“I am ready,” answered Wilding firmly, and he turned to glance at his wife.

She was bending towards him, her hands held out, such a look on her face as almost drove him mad with despair, reading it as he did. He made a sound deep in his throat before he found words.

“Give me one minute, sir—one minute,” he begged Wentworth. “I ask no more than that.”

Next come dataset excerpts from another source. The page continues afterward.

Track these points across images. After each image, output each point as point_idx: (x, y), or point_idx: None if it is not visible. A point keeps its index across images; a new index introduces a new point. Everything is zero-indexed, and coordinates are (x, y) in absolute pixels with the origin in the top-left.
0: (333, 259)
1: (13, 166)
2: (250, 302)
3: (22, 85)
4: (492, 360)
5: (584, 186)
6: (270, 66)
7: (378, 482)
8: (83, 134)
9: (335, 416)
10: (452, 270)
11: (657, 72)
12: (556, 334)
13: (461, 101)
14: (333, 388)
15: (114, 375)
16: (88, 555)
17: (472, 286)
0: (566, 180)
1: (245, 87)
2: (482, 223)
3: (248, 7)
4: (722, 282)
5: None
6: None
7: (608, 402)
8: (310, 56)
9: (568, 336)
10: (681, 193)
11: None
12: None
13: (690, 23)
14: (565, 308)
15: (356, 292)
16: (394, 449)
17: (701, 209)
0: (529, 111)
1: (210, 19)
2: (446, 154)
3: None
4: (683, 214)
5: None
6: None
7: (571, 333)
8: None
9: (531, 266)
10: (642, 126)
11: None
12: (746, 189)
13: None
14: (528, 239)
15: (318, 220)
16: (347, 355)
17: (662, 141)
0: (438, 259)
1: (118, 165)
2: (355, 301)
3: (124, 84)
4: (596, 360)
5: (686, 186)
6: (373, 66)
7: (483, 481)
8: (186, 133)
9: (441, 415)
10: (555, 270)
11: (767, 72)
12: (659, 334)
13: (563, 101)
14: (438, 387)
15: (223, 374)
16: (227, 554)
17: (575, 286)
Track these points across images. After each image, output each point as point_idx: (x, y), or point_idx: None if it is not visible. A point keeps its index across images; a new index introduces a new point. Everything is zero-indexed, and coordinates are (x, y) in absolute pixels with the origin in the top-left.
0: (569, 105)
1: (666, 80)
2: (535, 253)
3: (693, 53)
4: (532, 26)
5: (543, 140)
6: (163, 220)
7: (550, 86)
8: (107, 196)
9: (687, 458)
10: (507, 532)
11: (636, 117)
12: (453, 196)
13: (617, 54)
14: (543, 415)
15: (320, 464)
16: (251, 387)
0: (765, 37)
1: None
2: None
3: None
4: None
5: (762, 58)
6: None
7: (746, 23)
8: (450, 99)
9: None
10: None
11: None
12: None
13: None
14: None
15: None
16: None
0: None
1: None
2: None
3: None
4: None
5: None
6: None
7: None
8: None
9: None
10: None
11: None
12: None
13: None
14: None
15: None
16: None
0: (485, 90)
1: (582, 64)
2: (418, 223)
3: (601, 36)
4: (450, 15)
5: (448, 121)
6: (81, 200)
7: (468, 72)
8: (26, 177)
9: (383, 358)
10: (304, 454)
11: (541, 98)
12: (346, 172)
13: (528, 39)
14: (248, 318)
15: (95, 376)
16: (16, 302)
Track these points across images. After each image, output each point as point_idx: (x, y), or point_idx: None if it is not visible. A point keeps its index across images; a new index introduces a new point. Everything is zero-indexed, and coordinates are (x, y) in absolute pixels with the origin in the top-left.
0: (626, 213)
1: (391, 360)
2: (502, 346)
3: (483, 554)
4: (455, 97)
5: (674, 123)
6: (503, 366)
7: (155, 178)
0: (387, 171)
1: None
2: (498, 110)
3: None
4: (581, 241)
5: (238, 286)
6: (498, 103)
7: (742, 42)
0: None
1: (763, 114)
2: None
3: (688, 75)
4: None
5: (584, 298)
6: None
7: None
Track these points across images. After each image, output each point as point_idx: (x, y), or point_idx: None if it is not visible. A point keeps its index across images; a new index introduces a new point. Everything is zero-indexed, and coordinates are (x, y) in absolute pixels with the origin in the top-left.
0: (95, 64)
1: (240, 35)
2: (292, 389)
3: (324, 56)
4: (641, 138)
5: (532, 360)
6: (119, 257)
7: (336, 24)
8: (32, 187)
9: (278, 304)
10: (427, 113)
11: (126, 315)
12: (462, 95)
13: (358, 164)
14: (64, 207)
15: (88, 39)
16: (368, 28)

Wentworth was a gentleman and not ill-natured. But he was a soldier and had received his orders. He hesitated between the instincts of the two conditions. And what time he did so there came a clatter of hoofs without to resolve him. It was Feversham departing.

“You shall have your minute, sir,” said he. “More I dare not give you, as you can see.

“From my heart I thank you,” answered Mr. Wilding, and from the gratitude of his tone you might have inferred that it was his life Wentworth had accorded him.

The captain had already turned aside to address his men. “Two of you outside, guard that window,” he ordered. “The rest of you, in the passage. Bestir there!”

“Take your precautions, by all means, sir,” said Wilding; “but I give you my word of honour I shall attempt no escape.”

Wentworth nodded without replying. His eye lighted on Blake—who had been seemingly forgotten in the confusion—and on Richard. A kindliness for the man who met his end so unflinchingly, a respect for so worthy an enemy, actuated the red-faced captain.

“You had better take yourself off, Sir Rowland,” said he. “And you, Mr. Westmacott—you can wait in the passage with my men.”